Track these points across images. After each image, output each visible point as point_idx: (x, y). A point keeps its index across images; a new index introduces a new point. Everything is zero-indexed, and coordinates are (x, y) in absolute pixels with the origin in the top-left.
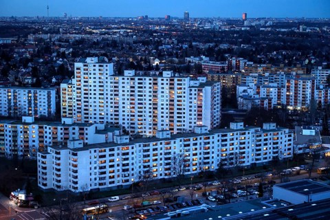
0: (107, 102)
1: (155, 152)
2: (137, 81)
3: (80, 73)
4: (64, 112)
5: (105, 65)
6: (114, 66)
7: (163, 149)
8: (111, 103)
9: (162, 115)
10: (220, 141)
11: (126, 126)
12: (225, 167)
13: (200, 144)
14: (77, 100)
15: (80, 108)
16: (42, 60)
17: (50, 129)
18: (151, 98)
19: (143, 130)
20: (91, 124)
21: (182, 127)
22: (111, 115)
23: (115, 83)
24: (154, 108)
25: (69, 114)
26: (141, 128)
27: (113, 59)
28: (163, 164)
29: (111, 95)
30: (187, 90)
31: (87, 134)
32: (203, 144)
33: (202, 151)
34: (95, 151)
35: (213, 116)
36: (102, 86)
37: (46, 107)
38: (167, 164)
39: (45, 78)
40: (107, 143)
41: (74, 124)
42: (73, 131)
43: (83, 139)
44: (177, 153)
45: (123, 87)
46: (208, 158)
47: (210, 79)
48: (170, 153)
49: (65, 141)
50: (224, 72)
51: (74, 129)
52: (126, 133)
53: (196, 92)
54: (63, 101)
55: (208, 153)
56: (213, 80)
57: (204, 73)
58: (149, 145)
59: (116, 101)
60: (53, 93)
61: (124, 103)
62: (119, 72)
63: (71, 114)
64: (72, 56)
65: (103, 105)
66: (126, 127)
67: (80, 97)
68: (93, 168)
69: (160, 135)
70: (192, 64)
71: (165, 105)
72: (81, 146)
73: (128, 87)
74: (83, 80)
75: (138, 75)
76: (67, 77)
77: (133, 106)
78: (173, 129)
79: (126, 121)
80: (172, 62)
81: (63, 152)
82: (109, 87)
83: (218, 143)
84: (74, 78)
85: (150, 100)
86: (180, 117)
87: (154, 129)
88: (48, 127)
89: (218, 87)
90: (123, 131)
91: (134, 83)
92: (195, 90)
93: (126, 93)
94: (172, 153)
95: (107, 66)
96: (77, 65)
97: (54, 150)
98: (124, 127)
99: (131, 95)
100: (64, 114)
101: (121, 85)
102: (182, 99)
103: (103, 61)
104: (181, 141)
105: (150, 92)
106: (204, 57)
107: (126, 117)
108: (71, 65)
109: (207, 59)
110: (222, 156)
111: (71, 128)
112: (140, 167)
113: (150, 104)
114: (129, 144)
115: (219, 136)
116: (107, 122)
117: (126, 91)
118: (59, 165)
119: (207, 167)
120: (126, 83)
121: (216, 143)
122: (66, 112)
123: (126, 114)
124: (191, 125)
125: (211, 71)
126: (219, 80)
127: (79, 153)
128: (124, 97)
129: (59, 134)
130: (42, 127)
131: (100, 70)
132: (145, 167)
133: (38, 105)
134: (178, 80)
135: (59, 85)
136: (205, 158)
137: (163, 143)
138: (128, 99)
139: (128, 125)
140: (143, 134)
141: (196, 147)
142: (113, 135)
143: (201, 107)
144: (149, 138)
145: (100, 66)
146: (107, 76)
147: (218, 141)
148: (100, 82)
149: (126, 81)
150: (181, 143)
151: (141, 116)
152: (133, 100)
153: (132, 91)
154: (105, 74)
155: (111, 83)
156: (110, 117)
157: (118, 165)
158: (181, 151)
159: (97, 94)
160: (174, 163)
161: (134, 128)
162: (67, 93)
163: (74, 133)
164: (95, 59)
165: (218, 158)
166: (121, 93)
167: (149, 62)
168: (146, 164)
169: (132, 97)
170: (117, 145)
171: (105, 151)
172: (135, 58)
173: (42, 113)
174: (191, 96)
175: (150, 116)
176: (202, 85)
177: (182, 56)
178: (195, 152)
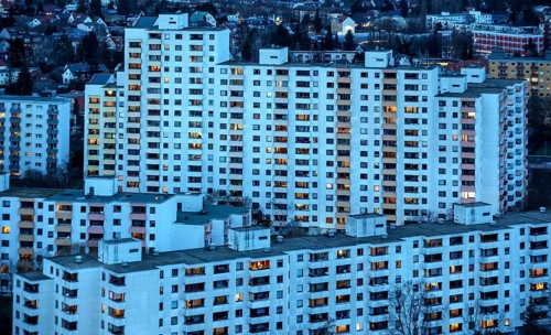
0: (211, 135)
1: (343, 277)
2: (293, 78)
3: (138, 56)
4: (91, 163)
5: (206, 34)
6: (231, 37)
7: (367, 267)
8: (223, 137)
9: (364, 171)
10: (528, 246)
11: (262, 201)
12: (541, 322)
13: (471, 253)
14: (130, 130)
15: (137, 152)
16: (36, 22)
17: (51, 208)
18: (331, 125)
19: (311, 213)
20: (167, 196)
21: (420, 207)
22: (222, 171)
23: (235, 82)
24: (341, 153)
25: (107, 167)
26: (303, 208)
27: (230, 17)
28: (366, 311)
29: (223, 115)
30: (432, 104)
31: (153, 225)
32: (477, 254)
33: (477, 273)
34: (175, 272)
35: (505, 178)
36: (199, 92)
37: (43, 150)
38: (376, 311)
39: (45, 68)
40: (207, 249)
41: (119, 195)
42: (117, 215)
43: (141, 237)
44: (405, 279)
45: (257, 94)
46: (494, 295)
47: (495, 74)
48: (384, 280)
49: (93, 243)
50: (535, 55)
51: (118, 209)
52: (261, 220)
53: (458, 109)
54: (91, 132)
55: (494, 281)
56: (503, 75)
57: (479, 57)
58: (325, 257)
59: (235, 132)
60: (64, 110)
61: (256, 138)
62: (245, 52)
63: (112, 167)
64: (120, 12)
65: (198, 141)
66: (263, 206)
67: (137, 120)
68: (167, 321)
69: (355, 229)
70: (446, 34)
71: (371, 143)
72: (137, 257)
73: (268, 95)
74: (145, 75)
75: (299, 62)
76: (102, 67)
77: (283, 145)
78: (393, 212)
79: (262, 189)
80: (389, 26)
81: (87, 275)
82: (217, 93)
83: (523, 253)
84: (122, 69)
85: (330, 130)
86: (414, 178)
87: (341, 209)
88: (46, 204)
89: (518, 96)
90: (254, 216)
91: (285, 84)
92: (455, 104)
93: (263, 111)
94: (392, 280)
95: (212, 37)
96: (131, 34)
97: (61, 269)
98: (256, 206)
99: (279, 117)
100: (93, 168)
101: (249, 89)
102: (419, 127)
103: (203, 25)
104: (416, 246)
105: (330, 108)
106: (477, 14)
107: (263, 178)
108: (114, 34)
109: (487, 19)
110: (533, 287)
111: (109, 207)
112: (300, 319)
113: (330, 141)
114: (270, 253)
115: (522, 232)
116: (210, 190)
117: (264, 105)
118: (73, 310)
119: (490, 322)
120: (263, 83)
121: (516, 253)
122: (96, 163)
123: (262, 167)
124: (443, 200)
125: (498, 51)
126: (520, 77)
127: (130, 277)
128: (257, 122)
129: (76, 223)
130: (30, 205)
131: (193, 48)
132: (314, 318)
133: (22, 145)
134: (408, 76)
135: (82, 89)
136: (485, 296)
137: (367, 252)
138: (269, 128)
139: (267, 200)
140: (311, 224)
141: (460, 262)
142: (226, 228)
143: (472, 150)
144: (327, 235)
145: (194, 37)
146: (211, 64)
147: (522, 246)
148: (192, 81)
149: (263, 77)
150: (416, 251)
151: (305, 173)
152: (282, 128)
153: (280, 106)
154: (206, 59)
155: (224, 82)
156: (217, 176)
157: (239, 313)
158: (416, 274)
159: (185, 113)
160: (398, 309)
161: (283, 207)
162: (102, 110)
163: (117, 222)
164: (182, 19)
165: (523, 295)
166: (249, 110)
167: (329, 28)
168: (317, 311)
169: (281, 123)
170: (235, 254)
171: (202, 271)
172: (289, 16)
173: (33, 166)
174: (442, 120)
175: (330, 175)
176: (474, 90)
177: (417, 12)
178: (455, 277)
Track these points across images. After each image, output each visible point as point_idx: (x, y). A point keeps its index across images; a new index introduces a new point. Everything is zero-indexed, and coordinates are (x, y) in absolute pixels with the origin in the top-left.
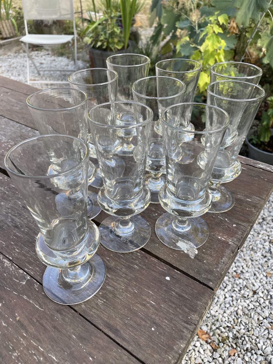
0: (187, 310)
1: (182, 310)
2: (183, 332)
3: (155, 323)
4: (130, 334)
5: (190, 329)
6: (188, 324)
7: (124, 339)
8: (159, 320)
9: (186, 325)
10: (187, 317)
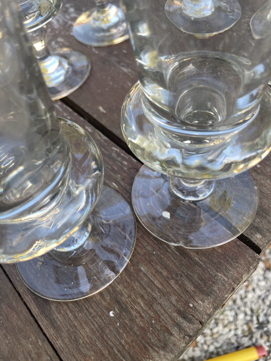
0: (190, 287)
1: (180, 286)
2: (171, 334)
3: (118, 302)
4: (67, 314)
5: (187, 329)
6: (184, 318)
7: (53, 323)
8: (129, 296)
9: (180, 319)
10: (187, 303)
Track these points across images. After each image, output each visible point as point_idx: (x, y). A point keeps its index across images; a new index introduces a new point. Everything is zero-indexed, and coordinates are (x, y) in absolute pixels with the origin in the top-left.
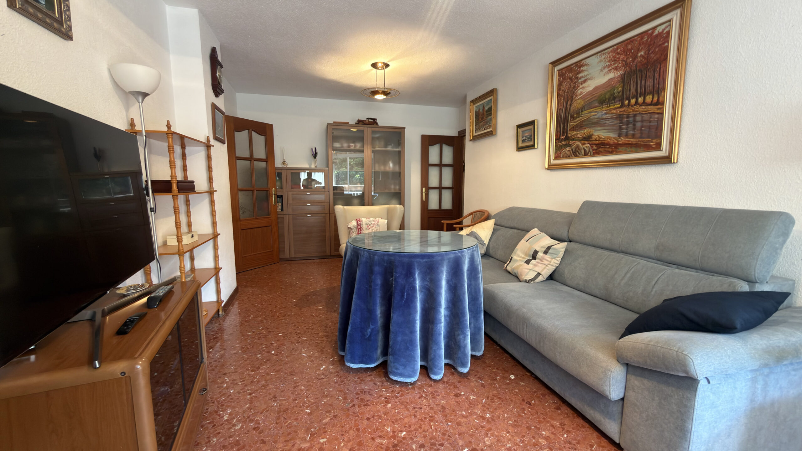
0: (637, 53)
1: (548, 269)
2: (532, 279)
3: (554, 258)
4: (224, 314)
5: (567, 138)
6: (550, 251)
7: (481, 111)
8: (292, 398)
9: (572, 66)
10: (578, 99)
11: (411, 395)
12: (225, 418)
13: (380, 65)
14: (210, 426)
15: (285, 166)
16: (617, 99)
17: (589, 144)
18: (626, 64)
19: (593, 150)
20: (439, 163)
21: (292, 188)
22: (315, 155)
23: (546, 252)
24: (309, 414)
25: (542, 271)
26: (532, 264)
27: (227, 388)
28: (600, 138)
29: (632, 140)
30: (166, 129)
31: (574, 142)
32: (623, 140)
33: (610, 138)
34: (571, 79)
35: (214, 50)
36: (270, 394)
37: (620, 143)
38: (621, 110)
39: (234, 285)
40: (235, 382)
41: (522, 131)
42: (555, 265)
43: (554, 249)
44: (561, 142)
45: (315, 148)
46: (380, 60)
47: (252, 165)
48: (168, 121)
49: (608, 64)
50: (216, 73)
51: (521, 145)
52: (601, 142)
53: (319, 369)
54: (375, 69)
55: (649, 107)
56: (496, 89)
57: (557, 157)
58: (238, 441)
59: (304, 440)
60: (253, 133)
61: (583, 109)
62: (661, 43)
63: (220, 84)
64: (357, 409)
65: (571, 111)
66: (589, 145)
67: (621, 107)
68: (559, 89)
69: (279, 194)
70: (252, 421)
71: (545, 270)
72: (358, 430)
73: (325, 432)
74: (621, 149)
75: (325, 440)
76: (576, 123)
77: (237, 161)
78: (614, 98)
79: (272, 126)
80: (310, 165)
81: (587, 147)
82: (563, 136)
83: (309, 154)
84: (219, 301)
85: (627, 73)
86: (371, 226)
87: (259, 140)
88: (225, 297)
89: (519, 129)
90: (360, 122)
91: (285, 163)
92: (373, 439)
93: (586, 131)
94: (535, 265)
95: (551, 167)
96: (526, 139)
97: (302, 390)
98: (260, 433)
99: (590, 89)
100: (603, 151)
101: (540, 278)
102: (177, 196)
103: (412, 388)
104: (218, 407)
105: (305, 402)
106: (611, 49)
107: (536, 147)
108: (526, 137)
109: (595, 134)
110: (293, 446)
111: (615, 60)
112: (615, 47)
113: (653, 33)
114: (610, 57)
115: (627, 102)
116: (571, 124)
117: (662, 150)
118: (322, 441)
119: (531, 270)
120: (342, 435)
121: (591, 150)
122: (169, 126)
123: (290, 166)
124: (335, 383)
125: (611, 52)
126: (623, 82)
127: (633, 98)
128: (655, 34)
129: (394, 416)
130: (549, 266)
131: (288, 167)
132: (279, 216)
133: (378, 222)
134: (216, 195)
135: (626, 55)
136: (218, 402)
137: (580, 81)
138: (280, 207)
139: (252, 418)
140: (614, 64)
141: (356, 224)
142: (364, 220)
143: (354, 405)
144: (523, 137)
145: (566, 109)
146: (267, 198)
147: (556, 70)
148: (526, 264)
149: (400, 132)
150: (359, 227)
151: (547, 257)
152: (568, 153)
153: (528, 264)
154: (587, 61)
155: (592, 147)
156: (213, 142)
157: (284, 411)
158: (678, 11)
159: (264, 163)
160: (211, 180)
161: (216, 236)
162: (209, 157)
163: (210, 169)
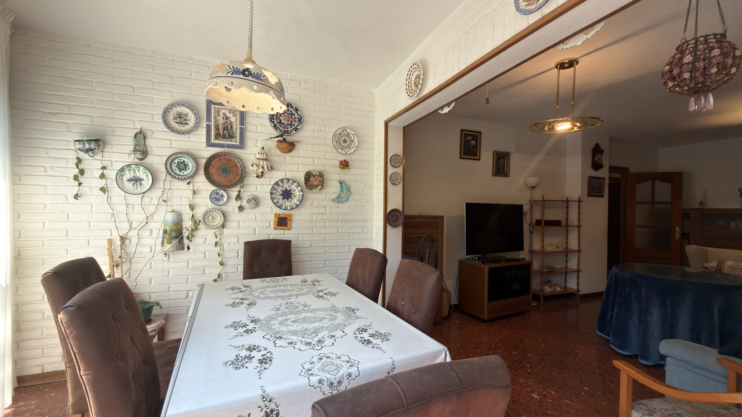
15: (702, 207)
21: (702, 228)
35: (597, 145)
47: (653, 207)
48: (543, 196)
50: (595, 158)
60: (656, 180)
63: (598, 163)
69: (685, 232)
77: (636, 205)
79: (682, 173)
83: (738, 194)
84: (578, 291)
86: (739, 270)
87: (664, 188)
88: (585, 291)
91: (702, 203)
102: (544, 227)
131: (705, 207)
138: (686, 244)
141: (716, 265)
142: (728, 262)
150: (720, 268)
156: (584, 198)
159: (670, 205)
160: (579, 220)
161: (579, 251)
162: (579, 208)
163: (579, 214)
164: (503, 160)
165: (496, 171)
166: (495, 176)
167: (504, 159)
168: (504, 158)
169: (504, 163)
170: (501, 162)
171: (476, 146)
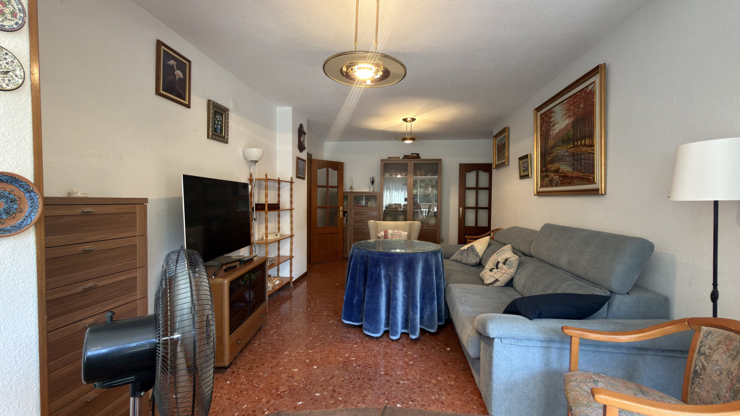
0: (580, 105)
1: (504, 277)
2: (491, 283)
3: (510, 268)
4: (293, 286)
5: (546, 170)
6: (507, 263)
7: (500, 144)
8: (307, 331)
9: (547, 113)
10: (551, 139)
11: (371, 344)
12: (271, 333)
13: (409, 119)
14: (263, 334)
15: (352, 191)
16: (571, 141)
17: (558, 175)
18: (575, 114)
19: (560, 181)
20: (475, 187)
21: (354, 207)
22: (373, 182)
23: (504, 263)
24: (311, 340)
25: (500, 277)
26: (493, 272)
27: (278, 321)
28: (564, 171)
29: (580, 174)
30: (265, 177)
31: (550, 173)
32: (576, 174)
33: (568, 171)
34: (547, 122)
35: (301, 126)
36: (296, 328)
37: (574, 176)
38: (574, 149)
39: (305, 270)
40: (283, 319)
41: (523, 163)
42: (510, 274)
43: (510, 261)
44: (543, 174)
45: (373, 177)
46: (409, 117)
47: (327, 190)
48: (266, 173)
49: (565, 112)
50: (301, 139)
51: (522, 174)
52: (564, 174)
53: (329, 322)
54: (406, 123)
55: (588, 148)
56: (508, 127)
57: (542, 186)
58: (272, 343)
59: (302, 349)
60: (329, 169)
61: (553, 147)
62: (591, 98)
63: (303, 145)
64: (337, 343)
65: (548, 148)
66: (558, 177)
67: (573, 147)
68: (541, 130)
69: (345, 210)
70: (282, 337)
71: (502, 278)
72: (331, 352)
73: (313, 349)
74: (575, 181)
75: (312, 351)
76: (551, 158)
77: (318, 188)
78: (570, 139)
79: (343, 163)
80: (370, 189)
81: (557, 178)
82: (544, 168)
83: (369, 181)
84: (291, 278)
85: (575, 120)
86: (395, 236)
87: (333, 174)
88: (295, 276)
89: (520, 161)
90: (406, 157)
91: (352, 188)
92: (336, 357)
93: (556, 165)
94: (495, 273)
95: (539, 194)
96: (525, 169)
97: (313, 329)
98: (283, 342)
99: (557, 131)
100: (566, 182)
101: (498, 284)
102: (267, 212)
103: (375, 341)
104: (270, 328)
105: (312, 335)
106: (566, 101)
107: (530, 176)
108: (525, 168)
109: (561, 168)
110: (296, 350)
111: (569, 110)
112: (568, 99)
113: (587, 90)
114: (566, 107)
115: (576, 143)
116: (548, 159)
117: (596, 184)
118: (310, 351)
119: (491, 276)
120: (321, 352)
121: (559, 181)
122: (266, 176)
123: (355, 190)
124: (333, 330)
125: (567, 103)
126: (574, 127)
127: (579, 141)
128: (588, 91)
129: (354, 350)
130: (505, 274)
131: (353, 191)
132: (344, 226)
133: (401, 233)
134: (294, 212)
135: (574, 106)
136: (271, 326)
137: (551, 124)
138: (345, 220)
139: (283, 335)
140: (569, 112)
141: (383, 234)
142: (390, 231)
143: (336, 341)
144: (523, 168)
145: (545, 146)
146: (337, 213)
147: (539, 114)
148: (490, 272)
149: (437, 163)
150: (386, 236)
151: (505, 267)
152: (547, 182)
153: (491, 272)
154: (554, 109)
155: (560, 178)
156: (295, 180)
157: (299, 336)
158: (598, 76)
159: (336, 189)
160: (291, 202)
161: (292, 236)
162: (291, 189)
163: (291, 196)
164: (220, 117)
165: (212, 132)
166: (212, 138)
167: (222, 117)
168: (221, 115)
169: (222, 122)
170: (218, 119)
171: (183, 81)
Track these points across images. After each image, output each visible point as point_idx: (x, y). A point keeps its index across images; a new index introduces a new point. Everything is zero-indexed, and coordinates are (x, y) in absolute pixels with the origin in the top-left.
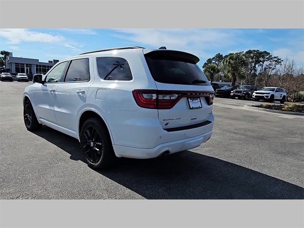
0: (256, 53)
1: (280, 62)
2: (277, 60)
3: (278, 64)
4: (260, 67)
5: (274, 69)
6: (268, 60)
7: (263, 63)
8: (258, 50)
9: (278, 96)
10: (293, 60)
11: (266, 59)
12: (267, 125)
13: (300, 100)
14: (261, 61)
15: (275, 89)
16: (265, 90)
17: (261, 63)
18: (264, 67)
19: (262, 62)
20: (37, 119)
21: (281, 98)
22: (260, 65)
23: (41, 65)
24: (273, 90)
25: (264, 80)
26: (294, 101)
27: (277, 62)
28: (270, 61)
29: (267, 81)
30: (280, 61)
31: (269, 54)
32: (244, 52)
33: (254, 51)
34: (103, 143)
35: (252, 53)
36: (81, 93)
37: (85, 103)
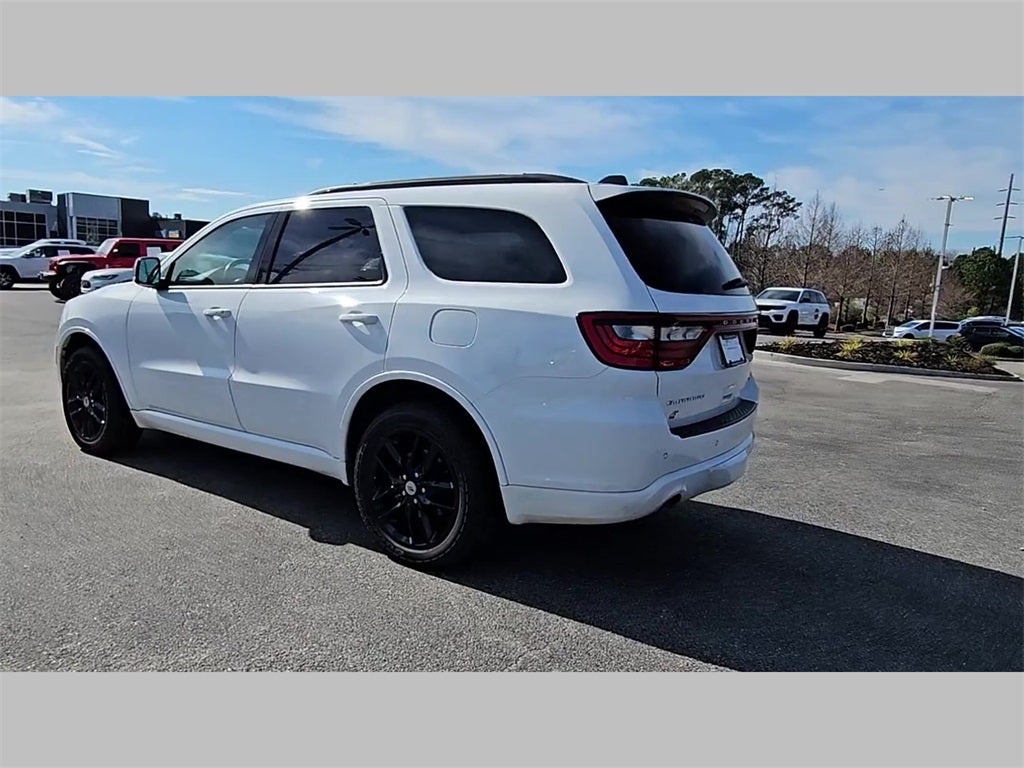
0: (722, 178)
1: (792, 210)
2: (783, 203)
3: (788, 215)
4: (736, 224)
5: (775, 231)
6: (759, 202)
7: (744, 213)
8: (727, 171)
9: (808, 314)
10: (834, 204)
11: (752, 198)
12: (824, 406)
13: (855, 325)
14: (737, 206)
15: (799, 293)
16: (770, 298)
17: (736, 211)
18: (746, 223)
19: (739, 206)
20: (132, 412)
21: (816, 322)
22: (736, 218)
23: (13, 213)
24: (793, 297)
25: (754, 266)
26: (838, 328)
27: (785, 208)
28: (764, 205)
29: (764, 269)
30: (791, 205)
31: (761, 182)
32: (688, 177)
33: (717, 171)
34: (461, 483)
35: (711, 179)
36: (361, 324)
37: (382, 357)
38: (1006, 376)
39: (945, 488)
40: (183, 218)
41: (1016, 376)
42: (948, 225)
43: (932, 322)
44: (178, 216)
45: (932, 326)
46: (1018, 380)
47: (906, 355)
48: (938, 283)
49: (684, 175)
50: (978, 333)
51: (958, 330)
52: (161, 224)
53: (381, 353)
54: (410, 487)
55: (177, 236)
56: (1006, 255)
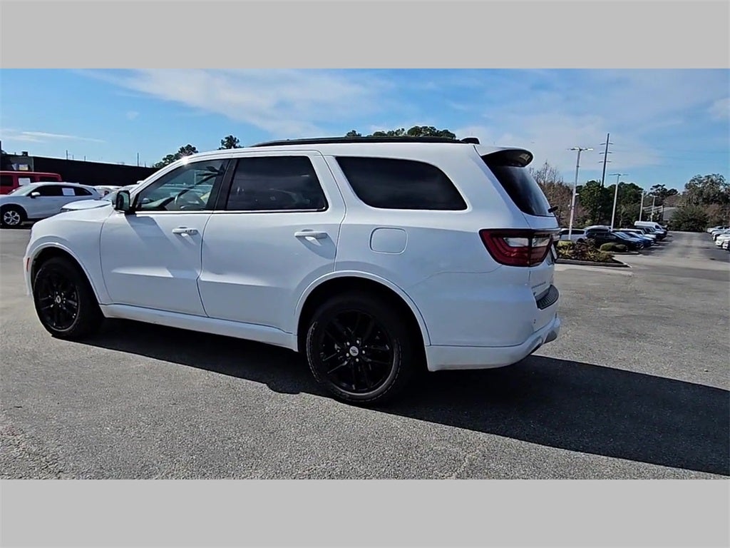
0: (429, 133)
8: (432, 128)
20: (101, 306)
32: (406, 131)
34: (396, 345)
35: (422, 133)
36: (313, 238)
37: (332, 261)
38: (620, 265)
39: (642, 336)
40: (29, 155)
41: (625, 264)
42: (578, 166)
43: (570, 230)
44: (26, 153)
45: (570, 232)
46: (626, 266)
47: (567, 252)
48: (573, 205)
49: (403, 130)
50: (598, 236)
51: (585, 234)
52: (11, 159)
53: (332, 258)
54: (354, 351)
55: (27, 169)
56: (606, 186)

Work item: The answer should contain only the lines from the beginning of the material above through the line with "137: (163, 143)", retyped exactly, with the pictures removed.

Response to the exercise:
Track these points across images. After each image, output each visible point as point_idx: (x, y). A point keeps its index across images; a new index introduces a new point. Everything is zero-indexed, and coordinates are (x, y) in absolute pixels with the origin in the top-left.
0: (107, 102)
1: (155, 152)
2: (137, 81)
3: (80, 73)
4: (64, 112)
5: (105, 65)
6: (114, 66)
7: (163, 149)
8: (111, 103)
9: (162, 115)
10: (220, 141)
11: (126, 126)
12: (225, 167)
13: (200, 144)
14: (77, 100)
15: (80, 108)
16: (42, 60)
17: (50, 129)
18: (151, 98)
19: (143, 130)
20: (91, 124)
21: (182, 127)
22: (111, 115)
23: (115, 83)
24: (154, 108)
25: (69, 114)
26: (141, 128)
27: (113, 59)
28: (163, 164)
29: (111, 95)
30: (187, 90)
31: (87, 134)
32: (203, 144)
33: (202, 151)
34: (95, 151)
35: (213, 116)
36: (102, 86)
37: (46, 107)
38: (167, 164)
39: (45, 78)
40: (107, 143)
41: (74, 124)
42: (73, 131)
43: (83, 139)
44: (177, 153)
45: (123, 87)
46: (208, 158)
47: (210, 79)
48: (170, 153)
49: (65, 141)
50: (224, 72)
51: (74, 129)
52: (126, 133)
53: (196, 92)
54: (63, 101)
55: (208, 153)
56: (213, 80)
57: (204, 73)
58: (149, 145)
59: (116, 101)
60: (53, 93)
61: (124, 103)
62: (119, 72)
63: (71, 114)
64: (72, 56)
65: (103, 105)
66: (126, 127)
67: (80, 97)
68: (93, 168)
69: (160, 135)
70: (192, 64)
71: (165, 105)
72: (81, 146)
73: (128, 87)
74: (83, 80)
75: (138, 75)
76: (67, 77)
77: (133, 106)
78: (173, 129)
79: (126, 121)
80: (172, 62)
81: (63, 152)
82: (109, 87)
83: (218, 143)
84: (74, 78)
85: (150, 100)
86: (180, 117)
87: (154, 129)
88: (48, 127)
89: (218, 87)
90: (123, 131)
91: (134, 83)
92: (195, 90)
93: (126, 93)
94: (172, 153)
95: (107, 66)
96: (77, 65)
97: (54, 150)
98: (124, 127)
99: (131, 95)
100: (64, 114)
101: (121, 85)
102: (182, 99)
103: (103, 61)
104: (181, 141)
105: (150, 92)
106: (204, 57)
107: (126, 117)
108: (71, 65)
109: (207, 59)
110: (222, 156)
111: (71, 128)
112: (140, 167)
113: (150, 104)
114: (129, 144)
115: (219, 136)
116: (107, 122)
117: (126, 91)
118: (59, 165)
119: (207, 167)
120: (126, 83)
121: (216, 143)
122: (66, 112)
123: (126, 114)
124: (191, 125)
125: (211, 71)
126: (219, 80)
127: (79, 153)
128: (124, 97)
129: (59, 134)
130: (42, 127)
131: (100, 70)
132: (145, 167)
133: (38, 105)
134: (178, 80)
135: (59, 85)
136: (205, 158)
137: (163, 143)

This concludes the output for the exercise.